[Transcribed page data]
--

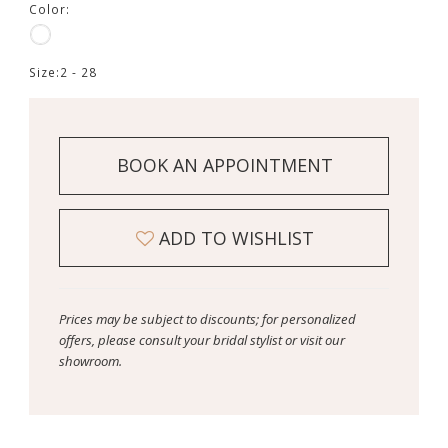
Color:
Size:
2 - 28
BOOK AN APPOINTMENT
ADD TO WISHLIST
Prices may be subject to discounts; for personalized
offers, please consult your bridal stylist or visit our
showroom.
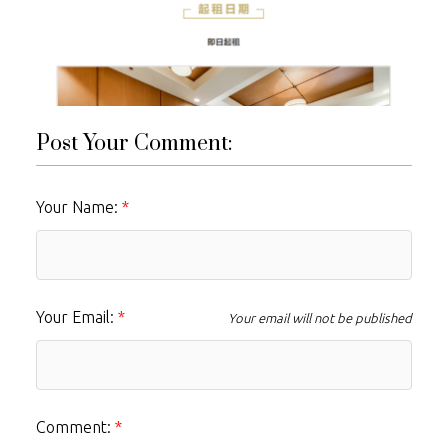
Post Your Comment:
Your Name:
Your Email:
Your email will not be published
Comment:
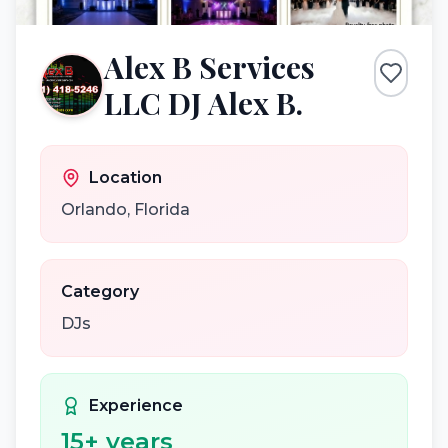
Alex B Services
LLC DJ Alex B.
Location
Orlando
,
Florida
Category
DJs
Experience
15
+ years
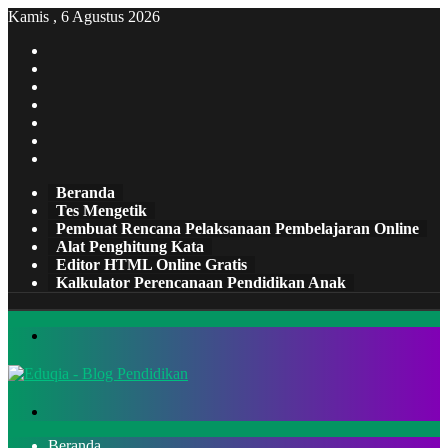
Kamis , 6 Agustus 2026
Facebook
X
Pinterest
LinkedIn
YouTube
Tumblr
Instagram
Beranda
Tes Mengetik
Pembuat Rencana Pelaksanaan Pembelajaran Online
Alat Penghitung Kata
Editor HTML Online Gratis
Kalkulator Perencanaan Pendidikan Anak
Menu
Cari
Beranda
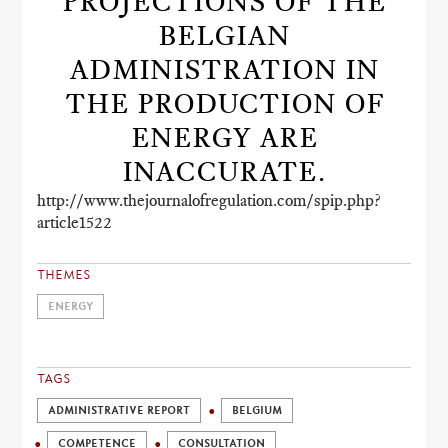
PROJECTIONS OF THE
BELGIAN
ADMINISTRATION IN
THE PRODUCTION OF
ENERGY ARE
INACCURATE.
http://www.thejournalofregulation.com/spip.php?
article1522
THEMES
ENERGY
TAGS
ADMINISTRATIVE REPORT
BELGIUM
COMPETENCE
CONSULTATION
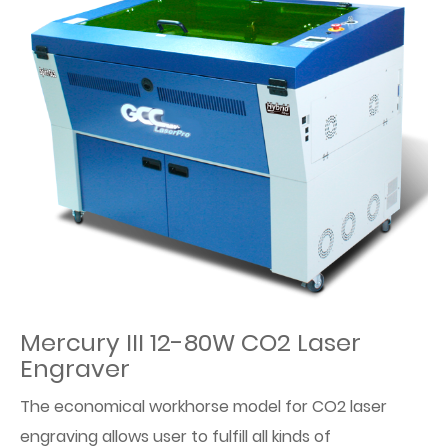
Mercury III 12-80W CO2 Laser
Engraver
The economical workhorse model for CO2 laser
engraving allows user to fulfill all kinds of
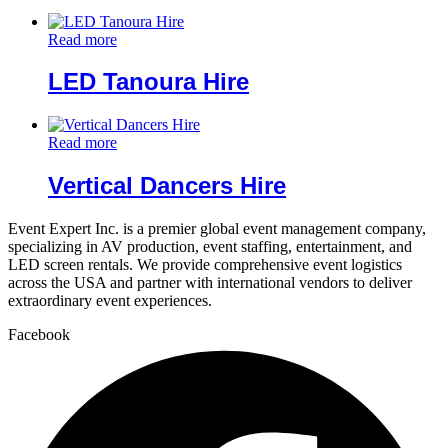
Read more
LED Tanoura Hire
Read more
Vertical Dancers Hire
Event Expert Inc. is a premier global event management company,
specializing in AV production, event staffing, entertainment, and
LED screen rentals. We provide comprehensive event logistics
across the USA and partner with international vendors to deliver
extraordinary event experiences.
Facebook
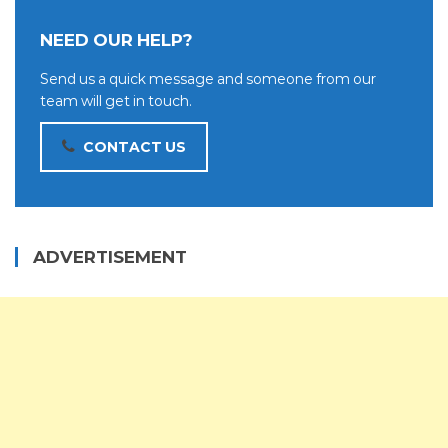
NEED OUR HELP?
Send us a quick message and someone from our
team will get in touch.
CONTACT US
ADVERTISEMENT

--

**What is required**.
Copy the data from the line containing "Alex B Services" through the end of the data, including both ends, reproducing each line exactly. Leave out the pictures.

**Task solution**.
Alex B Services
LLC DJ Alex B.
Location
Orlando
,
Florida
Category
DJs
Experience
15
+ years
Kamis , 6 Agustus 2026
Facebook
X
Pinterest
LinkedIn
YouTube
Tumblr
Instagram
Beranda
Tes Mengetik
Pembuat Rencana Pelaksanaan Pembelajaran Online
Alat Penghitung Kata
Editor HTML Online Gratis
Kalkulator Perencanaan Pendidikan Anak
Menu
Cari
Beranda
PROJECTIONS OF THE
BELGIAN
ADMINISTRATION IN
THE PRODUCTION OF
ENERGY ARE
INACCURATE.
http://www.thejournalofregulation.com/spip.php?
article1522
THEMES
ENERGY
TAGS
ADMINISTRATIVE REPORT
BELGIUM
COMPETENCE
CONSULTATION
Mercury III 12-80W CO2 Laser
Engraver
The economical workhorse model for CO2 laser
engraving allows user to fulfill all kinds of
Read more
LED Tanoura Hire
Read more
Vertical Dancers Hire
Event Expert Inc. is a premier global event management company,
specializing in AV production, event staffing, entertainment, and
LED screen rentals. We provide comprehensive event logistics
across the USA and partner with international vendors to deliver
extraordinary event experiences.
Facebook
NEED OUR HELP?
Send us a quick message and someone from our
team will get in touch.
CONTACT US
ADVERTISEMENT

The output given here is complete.